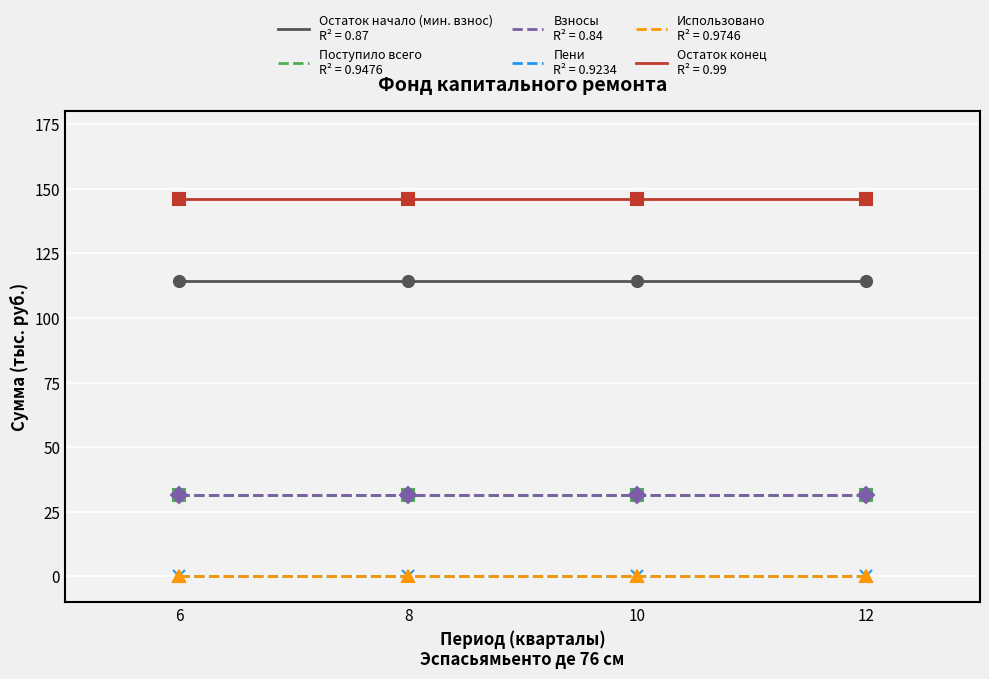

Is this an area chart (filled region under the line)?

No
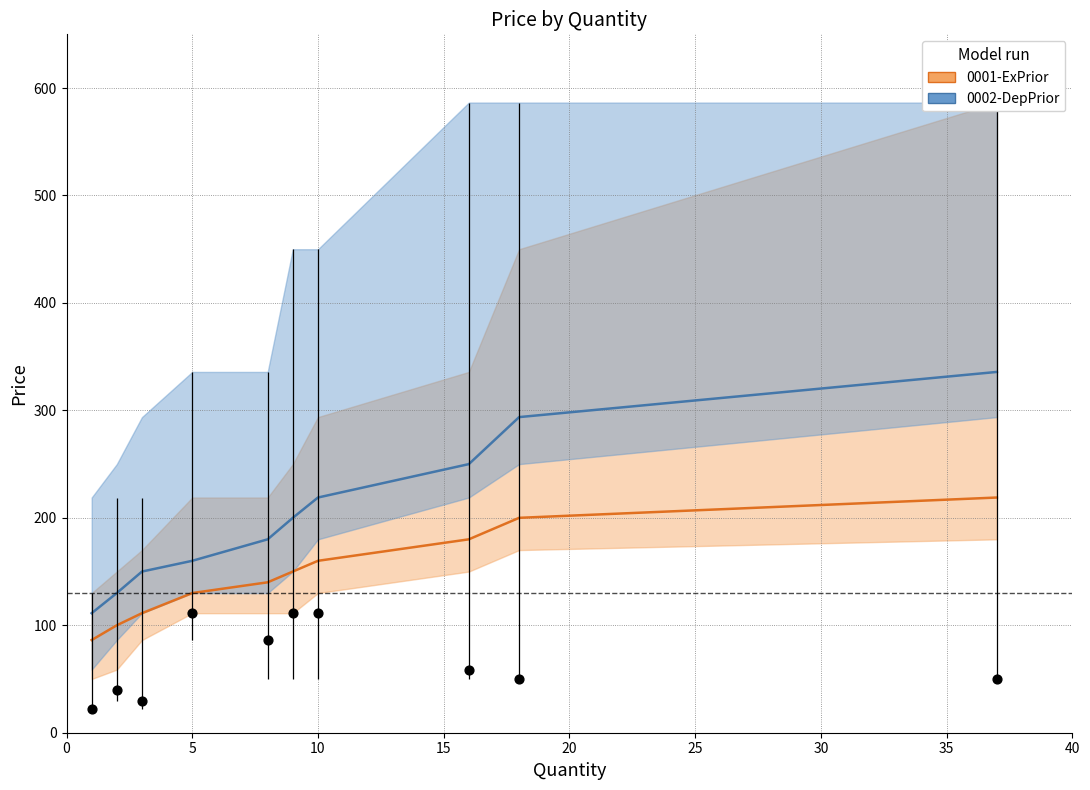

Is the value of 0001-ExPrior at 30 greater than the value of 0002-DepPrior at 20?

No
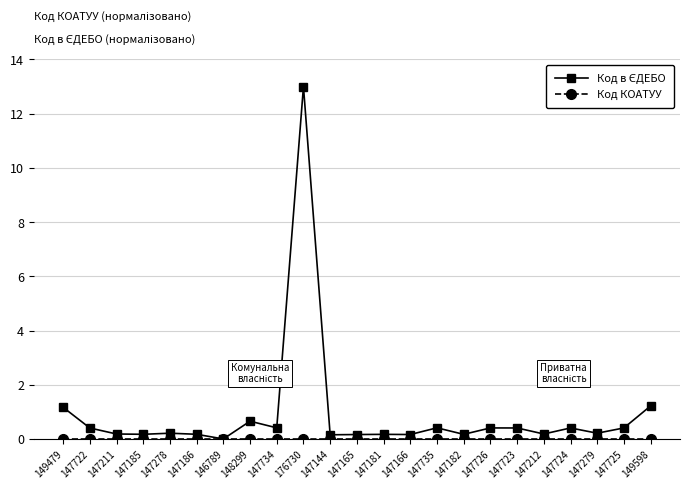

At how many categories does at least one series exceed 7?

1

**Work task:** Lay out the listing above as a Markdown table with the columns "Row" and "Line", giving each nonblank line its own numbered row. Leave out the picture lines.

**Task response:**
| Row | Line |
|---|---|
| 1 | Is this an area chart (filled region under the line)? |
| 2 | No |
| 3 | Is the value of 0001-ExPrior at 30 greater than the value of 0002-DepPrior at 20? |
| 4 | No |
| 5 | At how many categories does at least one series exceed 7? |
| 6 | 1 |